• **YOUR ASSIGNMENT**
Please restate the listing word for word, omitting the images.

• **STORED DATA**

☆ ☆ ☆

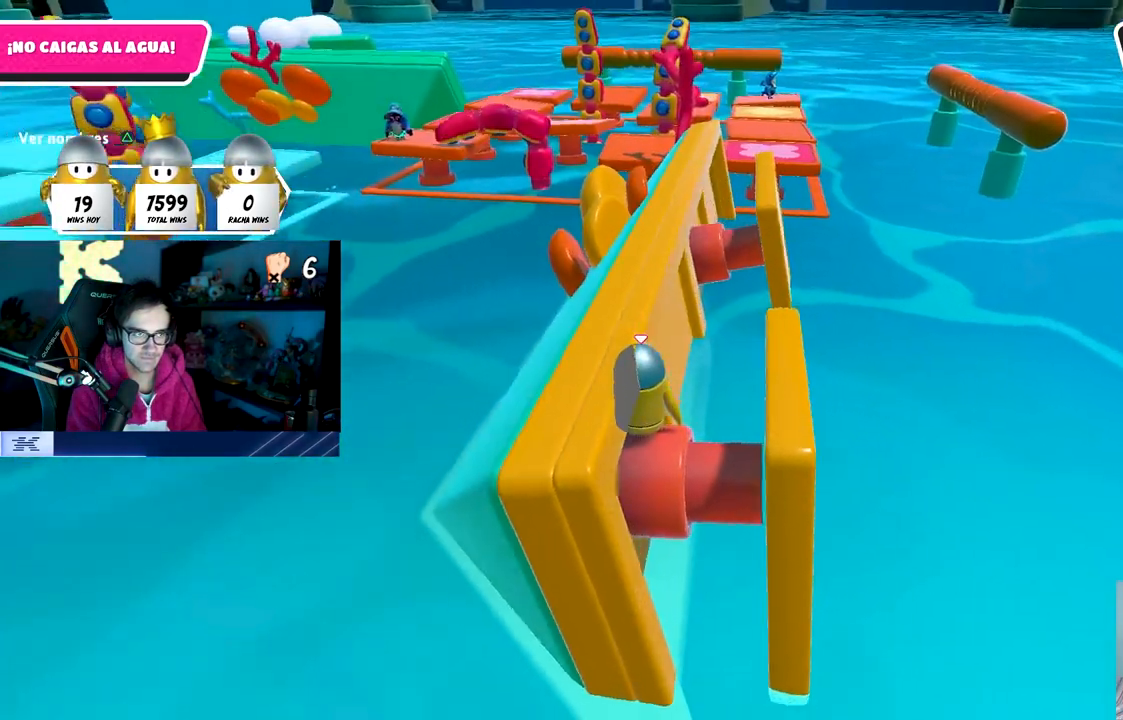
{"buttons": [], "left_stick": "center", "right_stick": "center", "events": [[183, "TRIANGLE", "down"], [317, "TRIANGLE", "up"]]}
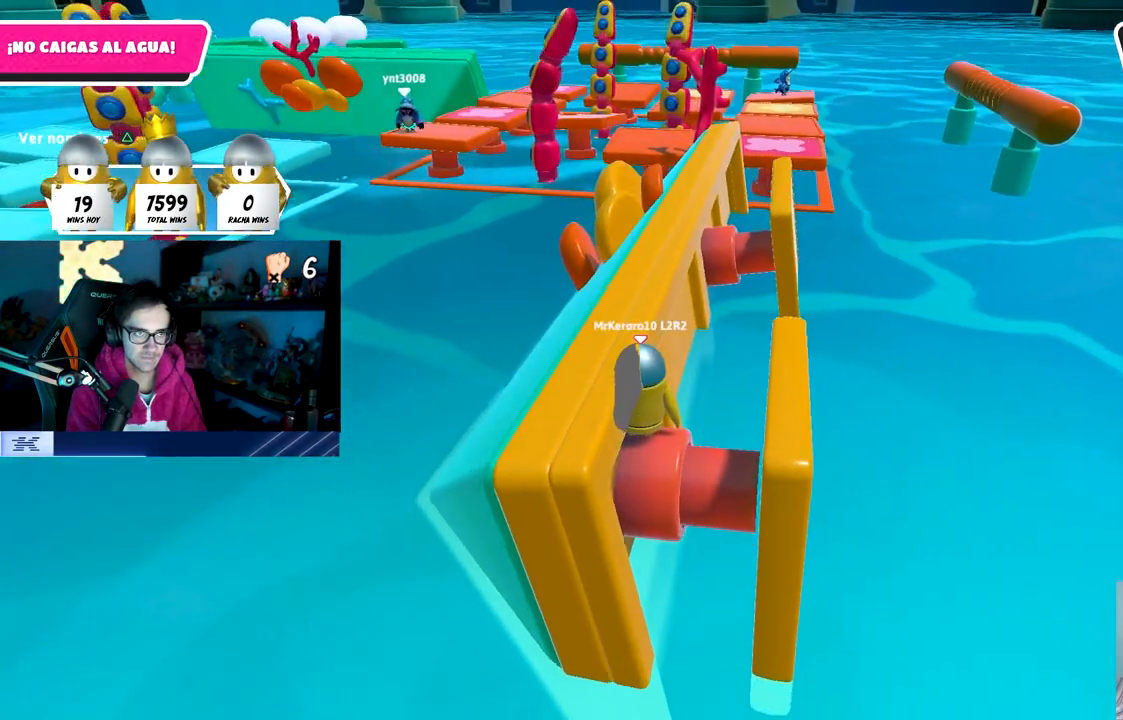
{"buttons": [], "left_stick": "center", "right_stick": "center", "events": []}
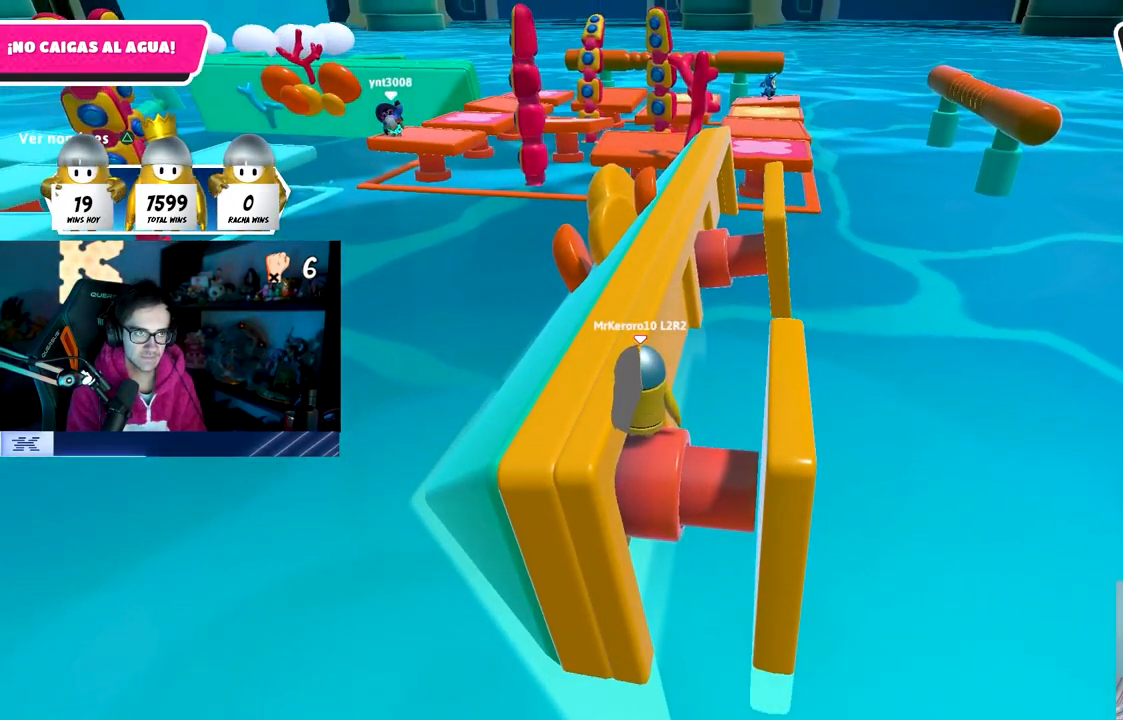
{"buttons": [], "left_stick": "center", "right_stick": "center", "events": []}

☆ ☆ ☆

• **EXERCISE RESULT**
{"buttons": [], "left_stick": "center", "right_stick": "center", "events": [[183, "TRIANGLE", "down"], [317, "TRIANGLE", "up"]]}
{"buttons": [], "left_stick": "center", "right_stick": "center", "events": []}
{"buttons": [], "left_stick": "center", "right_stick": "center", "events": []}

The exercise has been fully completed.